How to Launch a YARN-Based Application

By Dirk deRoos

To show how the various YARN (Yet Another Resource Negotiator) components work together, you can walk through the execution of an application. For the sake of argument, it can be a MapReduce application, with the JobTracker and TaskTracker architecture.

Just remember that, with YARN, it can be any kind of application for which there’s an application framework. The figure shows the interactions, and the prose account is set down in the following step list:

  1. The client application submits an application request to the Resource Manager.

  2. The Resource Manager asks a Node Manager to create an Application Master instance for this application. The Node Manager gets a container for it and starts it up.

  3. This new Application Master initializes itself by registering itself with the Resource Manager.

  4. The Application Master figures out how many processing resources are needed to execute the entire application.

    This is done by requesting from the NameNode the names and locations of the files and data blocks the application needs and calculating how many map tasks and reduce tasks are needed to process all this data.

  5. The Application Master then requests the necessary resources from the Resource Manager.

    The Application Master sends heartbeat messages to the Resource Manager throughout its lifetime, with a standing list of requested resources and any changes (for example, a kill request).

  6. The Resource Manager accepts the resource request and queues up the specific resource requests alongside all the other resource requests that are already scheduled.

  7. As the requested resources become available on the slave nodes, the Resource Manager grants the Application Master leases for containers on specific slave nodes.

  8. The Application Master requests the assigned container from the Node Manager and sends it a Container Launch Context (CLC).

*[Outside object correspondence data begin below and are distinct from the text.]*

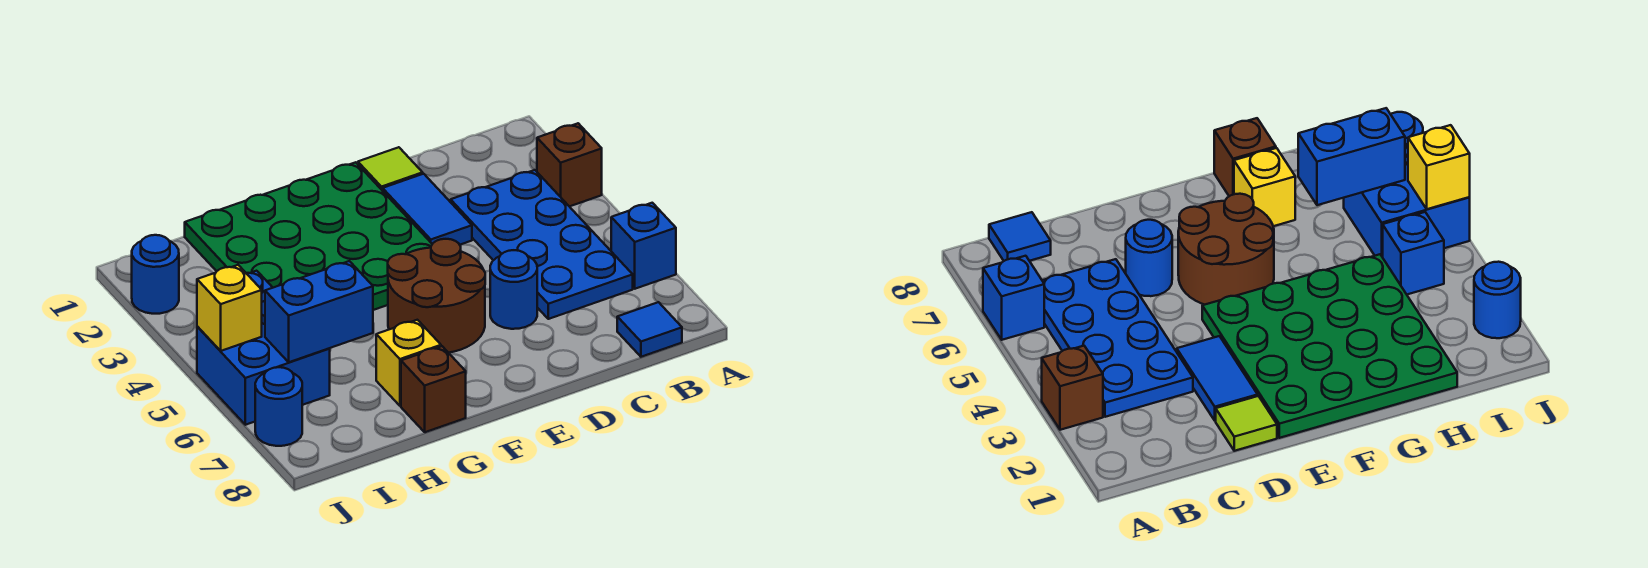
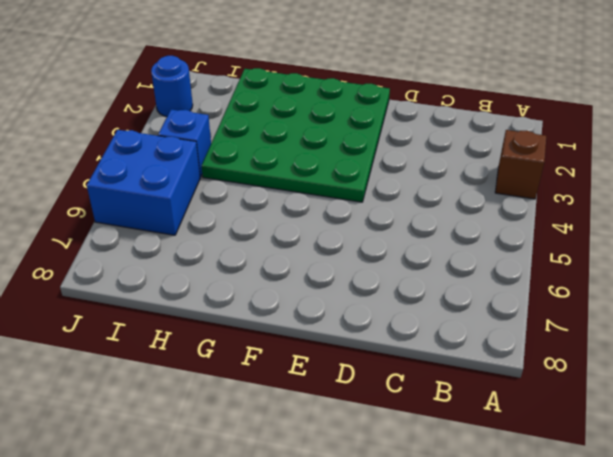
none -> blue 1x1 brick [611,203,676,289]
none -> blue 2x4 plate [451,170,633,319]
none -> blue 1x1 tile [617,302,682,357]

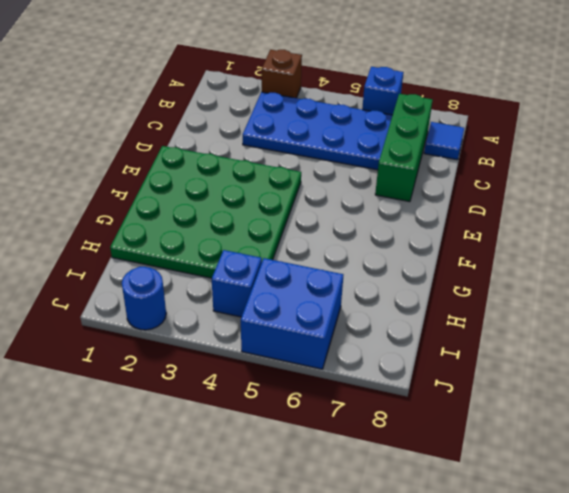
green 1x3 brick [375,94,433,202] -> none
none -> lime 1x1 tile [358,147,423,191]
none -> blue 1x2 tile [383,174,472,245]
none -> blue 1x1 round brick [490,250,537,329]

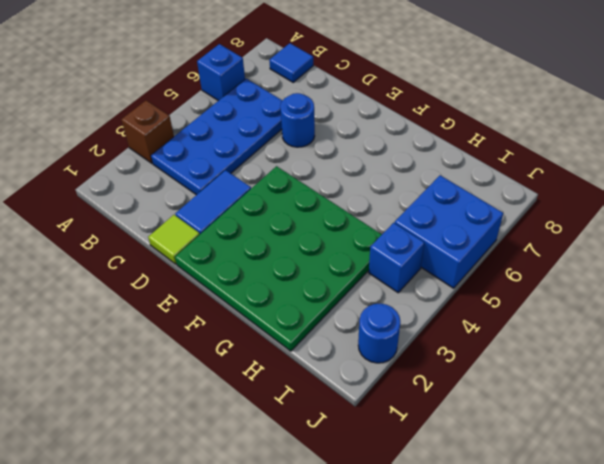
none -> brown 2x2 round brick [388,239,485,353]
none -> yellow 1x1 brick [376,320,441,406]
none -> brown 1x1 brick [401,346,466,432]

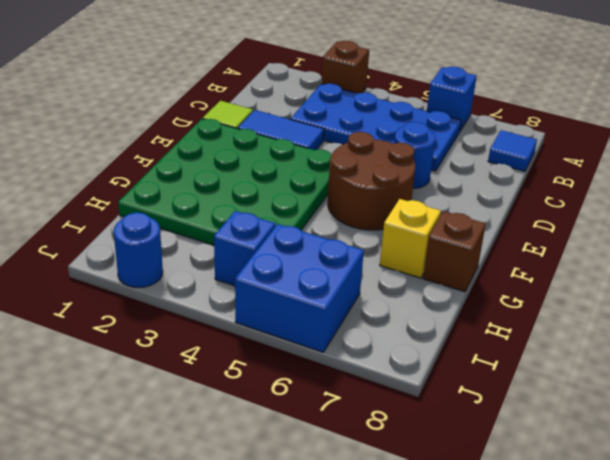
none -> blue 1x1 round brick [255,367,302,446]
none -> blue 1x2 brick [265,261,373,362]
none -> yellow 1x1 brick [197,265,262,351]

    The CLC includes everything the application task needs in order to run: environment variables, authentication tokens, local resources needed at runtime (for example, additional data files, or application logic in JARs), and the command string necessary to start the actual process. The Node Manager then creates the requested container process and starts it.

  9. The application executes while the container processes are running.

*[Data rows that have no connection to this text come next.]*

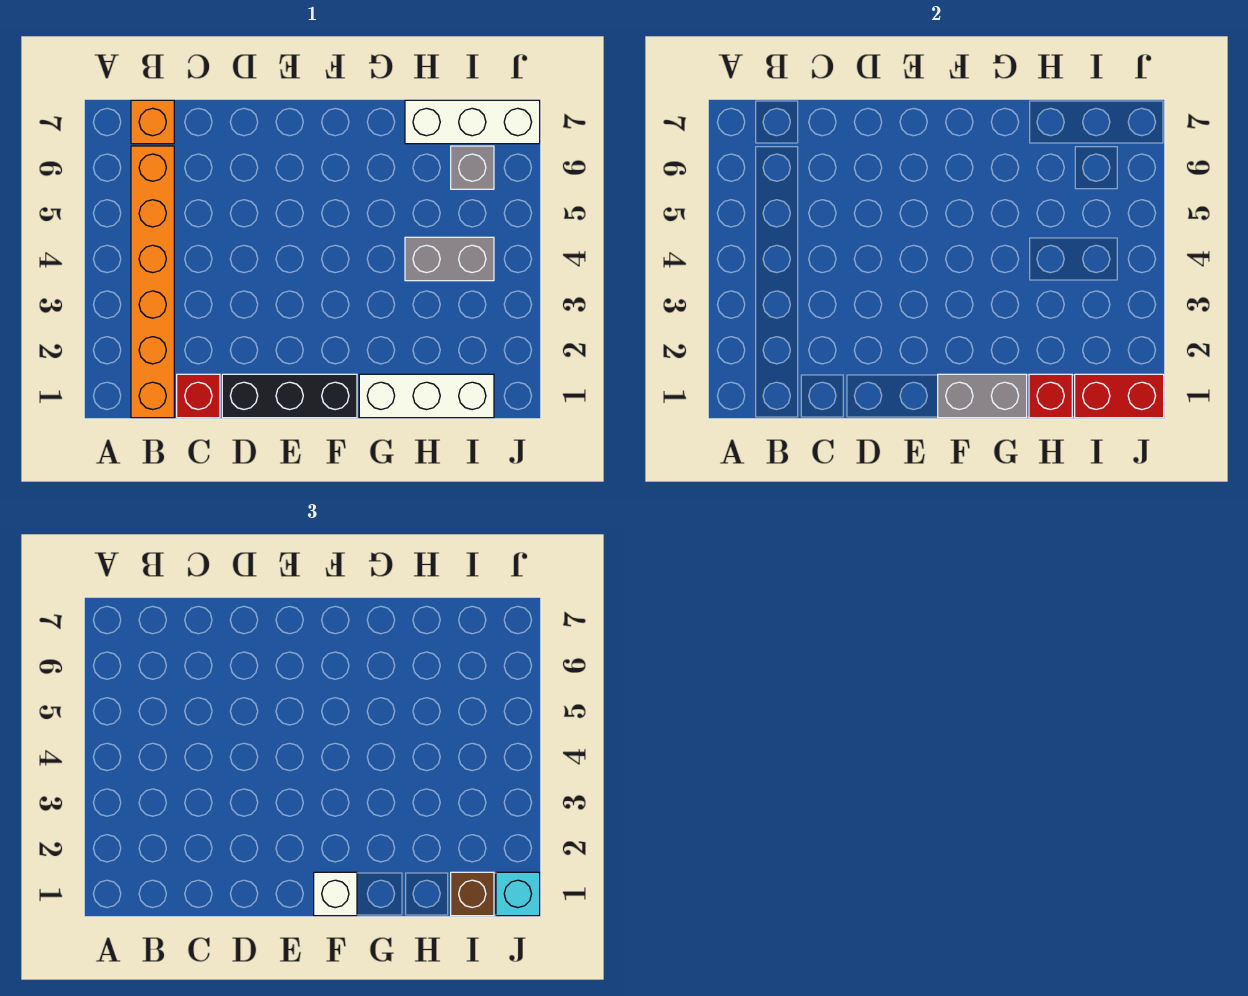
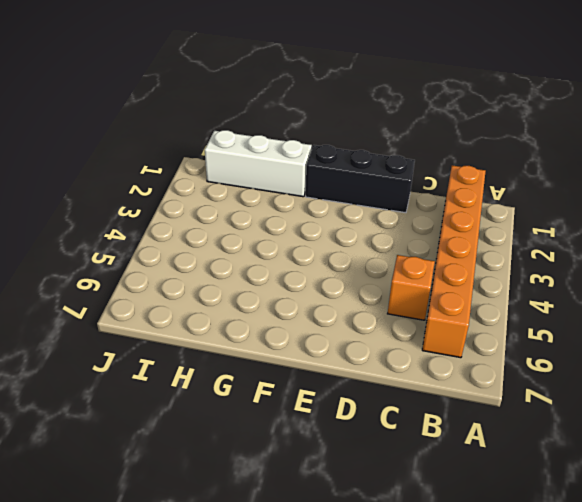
orange 1x1 brick [388,255,435,320] -> orange 1x1 brick moved to [131,100,174,144]
none -> red 1x1 brick [177,374,220,418]
none -> grey 1x2 brick [405,237,494,281]
none -> white 1x3 brick [405,100,540,144]

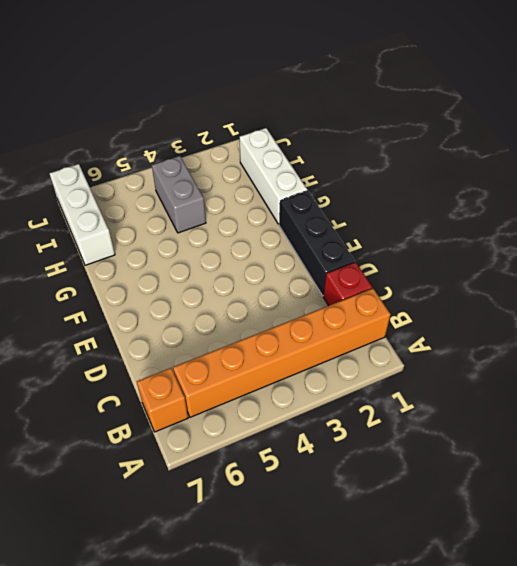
none -> grey 1x1 brick [451,146,494,189]
none -> grey 1x2 brick [938,374,1027,418]
none -> red 1x1 brick [1029,374,1072,418]

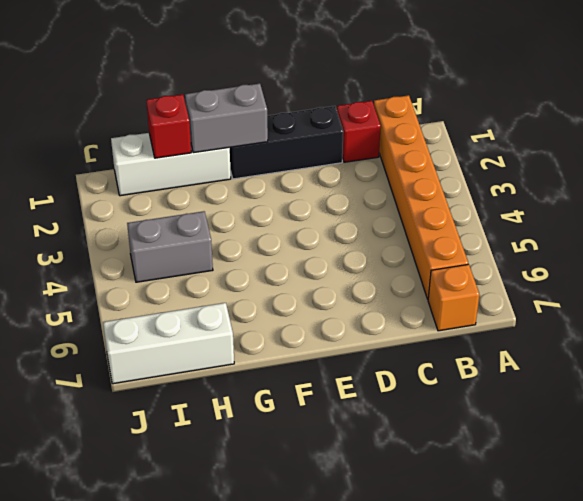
none -> grey 1x1 brick [451,146,494,189]
none -> red 1x2 brick [1075,374,1164,418]
none -> white 1x1 brick [314,872,357,916]

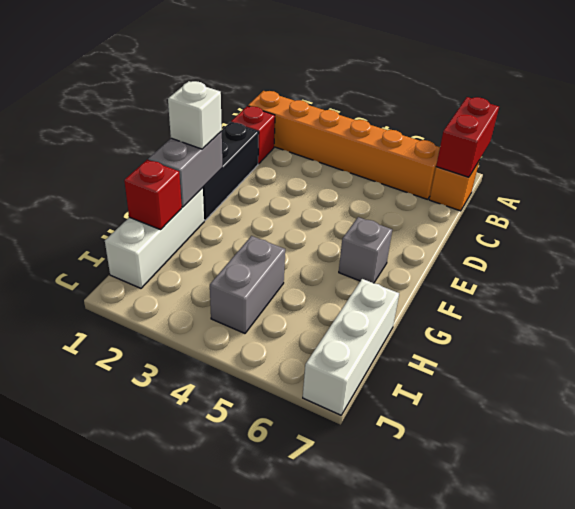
red 1x2 brick [436,97,499,177] -> red 1x2 brick moved to [1075,374,1164,418]
grey 1x1 brick [339,217,392,283] -> grey 1x1 brick moved to [451,146,494,189]
none -> brown 1x1 brick [451,872,494,916]
none -> cyan 1x1 brick [496,872,540,916]

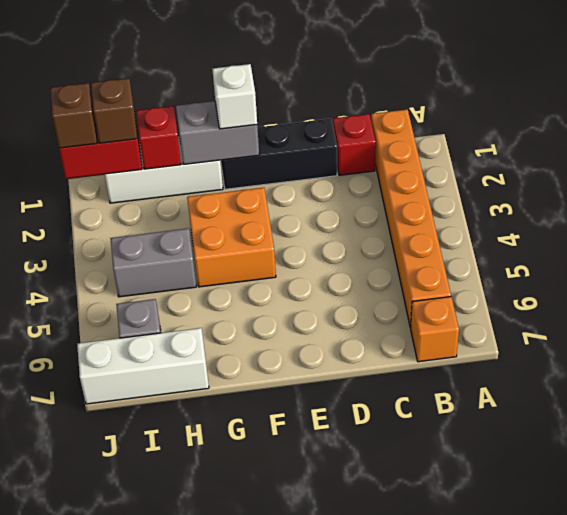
orange 2x2 brick [187,188,276,287] -> none
brown 1x1 brick [50,83,97,148] -> cyan 1x1 brick [496,872,540,916]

    The Application Master monitors their progress, and in the event of a container failure or a node failure, the task is restarted on the next available slot. If the same task fails after four attempts (a default value which can be customized), the whole job will fail. During this phase, the Application Master also communicates directly with the client to respond to status requests.

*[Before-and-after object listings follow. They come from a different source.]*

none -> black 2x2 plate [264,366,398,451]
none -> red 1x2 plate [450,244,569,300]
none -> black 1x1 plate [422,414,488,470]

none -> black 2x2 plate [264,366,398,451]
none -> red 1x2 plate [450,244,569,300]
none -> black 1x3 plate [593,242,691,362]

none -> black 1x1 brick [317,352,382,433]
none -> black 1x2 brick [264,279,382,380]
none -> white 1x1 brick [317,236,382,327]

  10. Also, while containers are running, the Resource Manager can send a kill order to the Node Manager to terminate a specific container.

    This can be as a result of a scheduling priority change or a normal operation, such as the application itself already being completed.

  11. In the case of MapReduce applications, after the map tasks are finished, the Application Master requests resources for a round of reduce tasks to process the interim result sets from the map tasks.

  12. When all tasks are complete, the Application Master sends the result set to the client application, informs the Resource Manager that the application has successfully completed, deregisters itself from the Resource Manager, and shuts itself down.

    image0.jpg

Like the JobTracker and TaskTracker daemons and processing slots in Hadoop 1, all of the YARN daemons and containers are Java processes, running in JVMs. With YARN, you’re no longer required to define how many map and reduce slots you need — you simply decide how much memory map and reduce tasks can have. The Resource Manager will allocate containers for map or reduce tasks on the cluster based on how much memory is available.

When you’re writing Hadoop applications, you don’t need to worry about requesting resources and monitoring containers. Whatever application framework you’re using does all that for you. It’s always a good idea, however, to understand what goes on when your applications are running on the cluster. This knowledge can help you immensely when you’re monitoring application progress or debugging a failed task.